» 題目
根據研讀文本,指出阿皮亞的文章《這是誰的文化?》發表在哪份刊物上,以及發表日期。

» 研讀文本
他在後視鏡裡看著我,「come stai?」(你好嗎?)
於是一個中國人和一個伊朗人在行駛於太平洋岸邊的小車裡說起了義大利語。我問這個有幾方故土的人最惦記哪裡,他說,最想的其實是義大利,不過就像義大利人自己說的,Tutto il mondo è paese(四海之內皆為故鄉)。
美國內華達州一個印第安部落跟聯邦政府打了七十多年官司,要求返還1940年在他們保留地內發掘的一具一萬年前的人類遺骸
(見Nature雜誌2016年12月7日文 「North America’s Oldest Mummy Returned to US Tribe After Genome Sequencing」)
,他們不願讓自己祖先在博物館裡被異族人研究來研究去,想依自己傳統把他規規矩矩下葬。2016年基因測序結果顯示此人與美洲印第安人的親緣關係確實比其他種族更為緊密一些,這具遺骸因此被返還當地的印第安部落,但有個細節挺有意思,一萬年後認親的老祖宗其實與該部落沒什麼特殊關係,而是跟南美的印第安人親緣更近。
每個人的祖先都是移民,打直立行走那年他們就四海為家,從一塊大陸到另一塊大陸,人的流動是擋不住的。那他們創造的物品的流動是可以限制的麼?這種限制在多大程度上是有意義的呢?著名加納裔美籍學者奎邁·安東尼·阿皮亞(Kwame Anthony Appiah)在2006年2月9日的《紐約書評》發表了一篇很有影響的文章,題為《這是誰的文化?》文中提出了一些相當不好回答的問題。比如畢卡索的畫該算哪國文化財產?西班牙是他的媽媽,法國是他愛人,他從世界各地文化中偷師,包括日本和剛果,誰可以不假思索地說,畢卡索是屬於他的?
畢卡索是個現代特例麼?那麼向前幾百年看看米開朗基羅,他的畫和雕塑是為義大利人民創作的麼?是代表義大利人民創作的麼?他那年頭並沒有義大利這個國家,他一個出生在託斯卡納小村、移民佛羅倫斯的外地人,跑到梵蒂岡畫了西斯廷壁畫,這些畫是為教皇為教會創作的,那麼是不是所有信基督教的人都可以認領這些作品為自己的文化財產呢?大概可以這麼說吧。那麼不信基督教的人是不是跟這些畫沒有關係呢?這……然而米開朗基羅的老師是誰?如果他沒有在羅馬親眼看到當時出土的古羅馬仿造古希臘的雕塑,他會創造出這些作品麼?雕刻了那些石像的古希臘和古羅馬人信基督教麼?

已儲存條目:
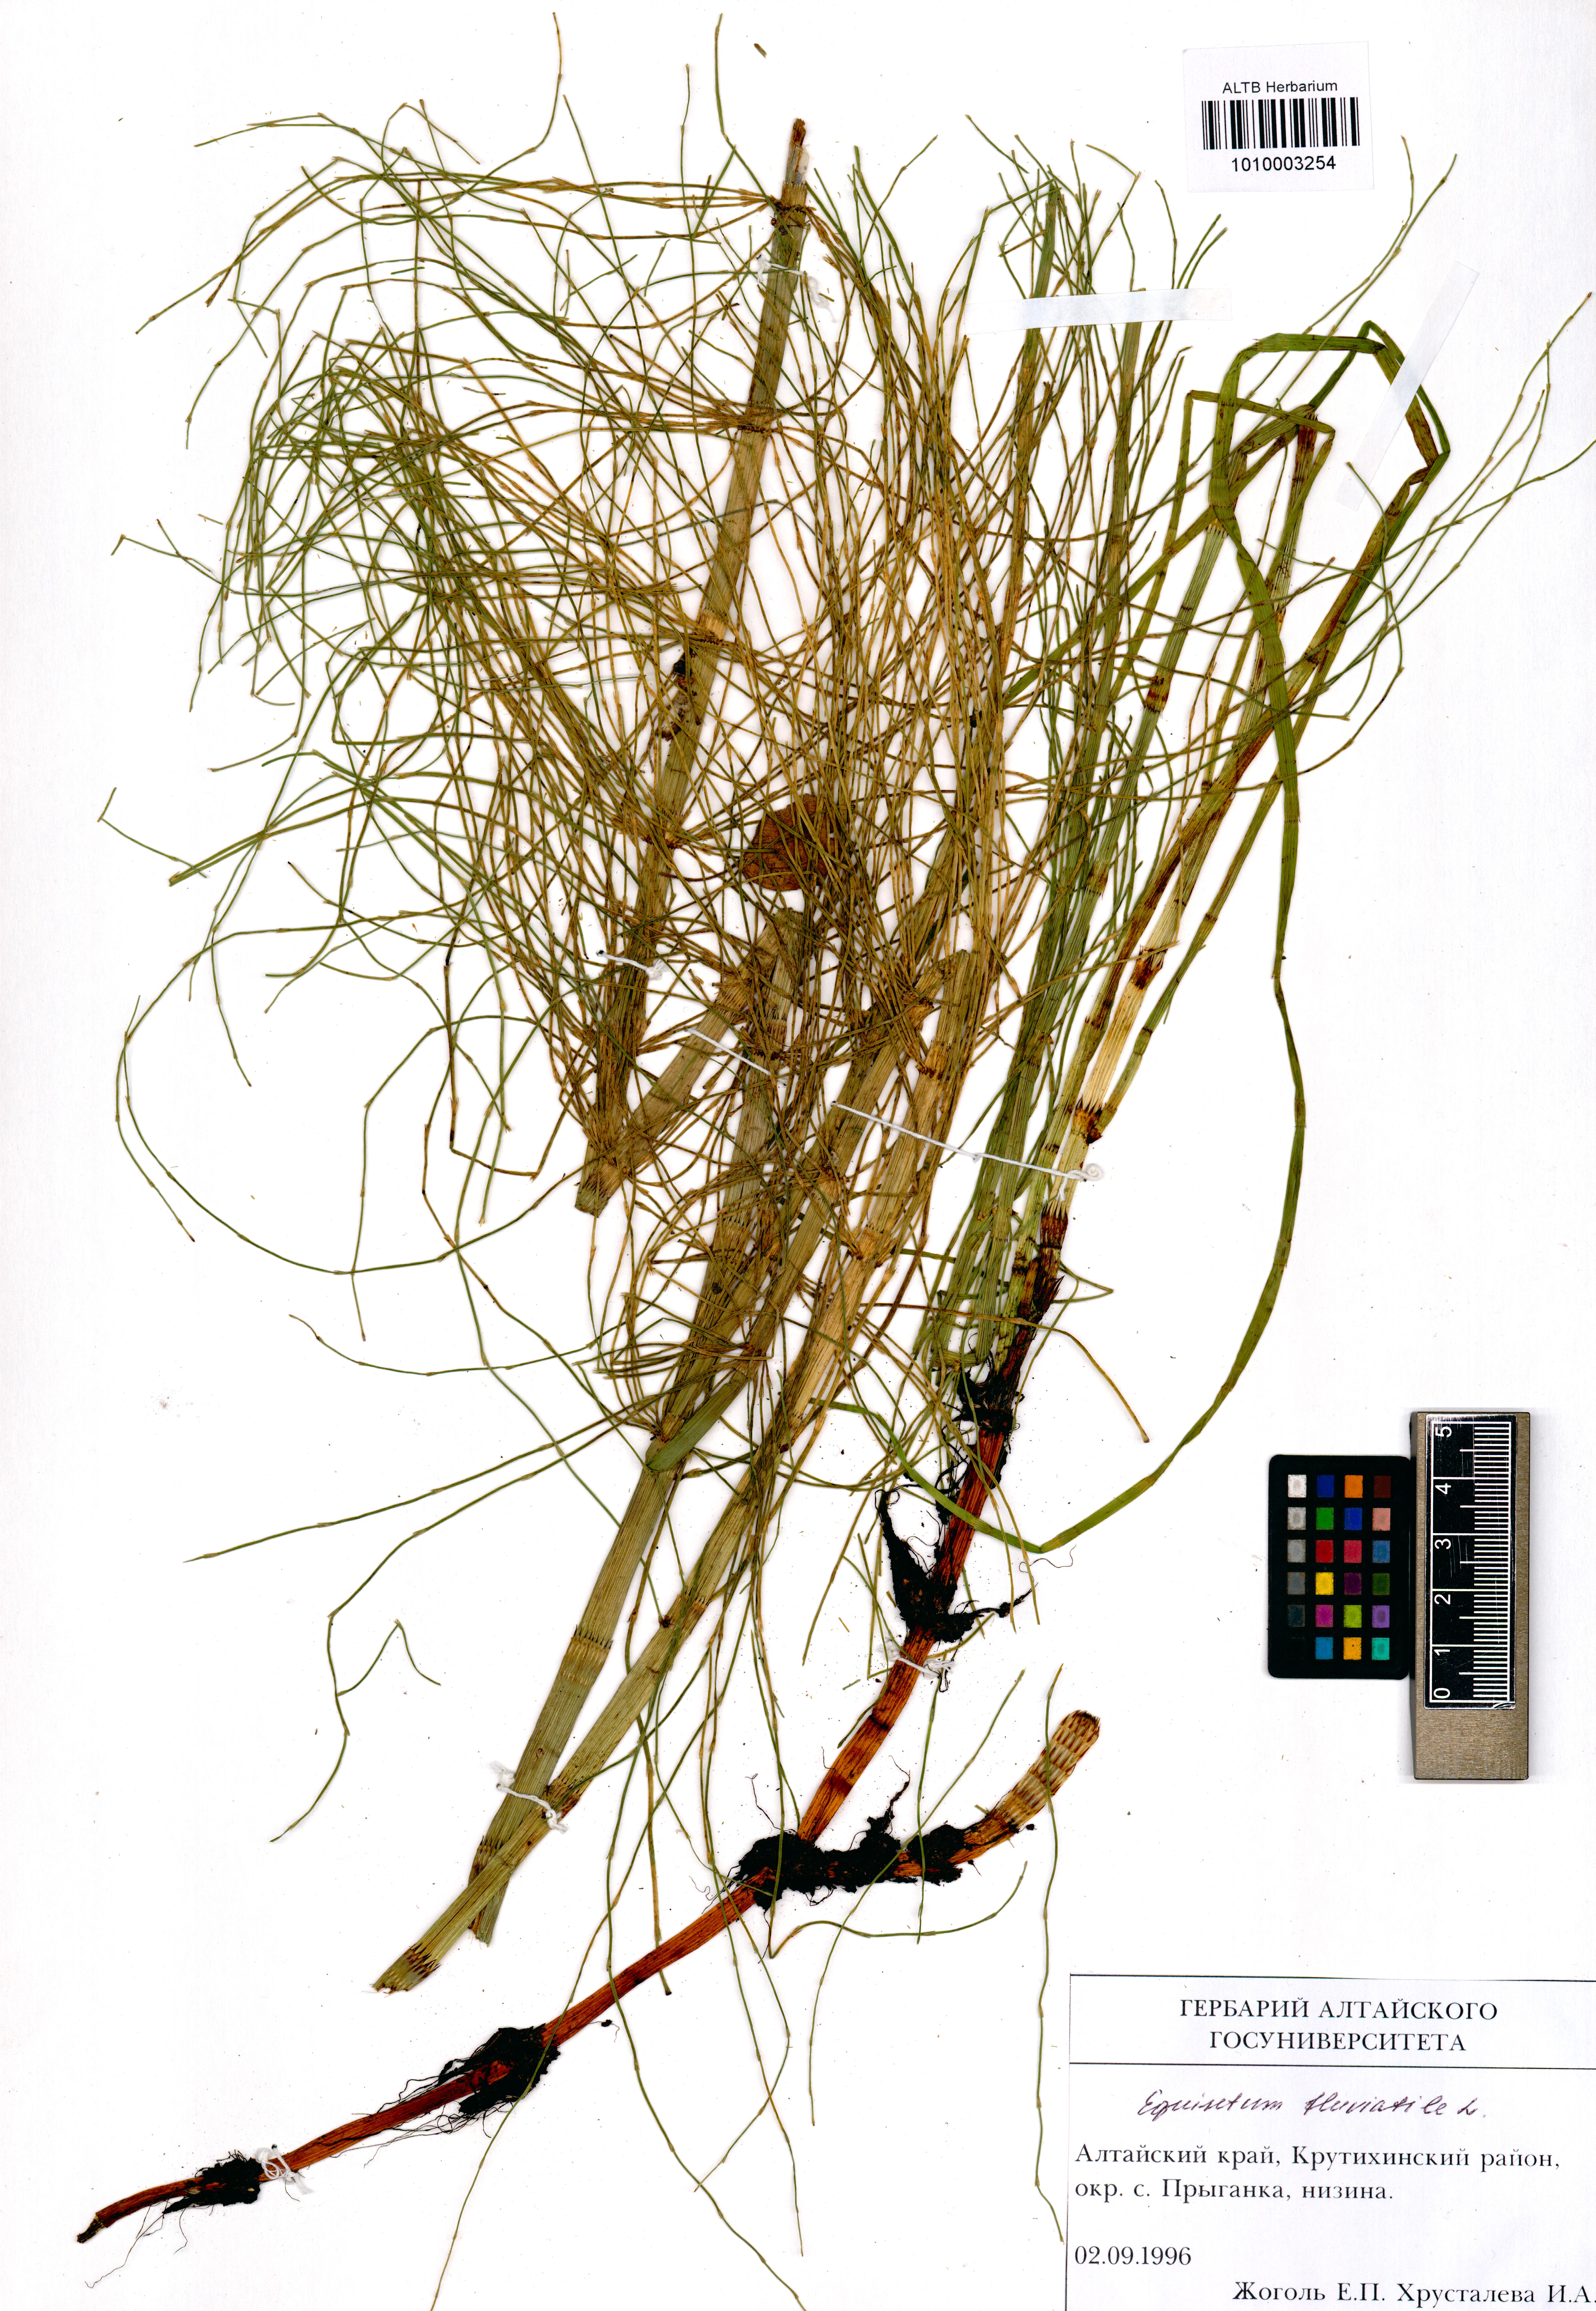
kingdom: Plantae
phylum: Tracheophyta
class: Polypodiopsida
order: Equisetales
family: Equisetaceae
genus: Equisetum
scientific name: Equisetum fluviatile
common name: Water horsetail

» 解答
發表於2006年2月9日的《紐約書評》。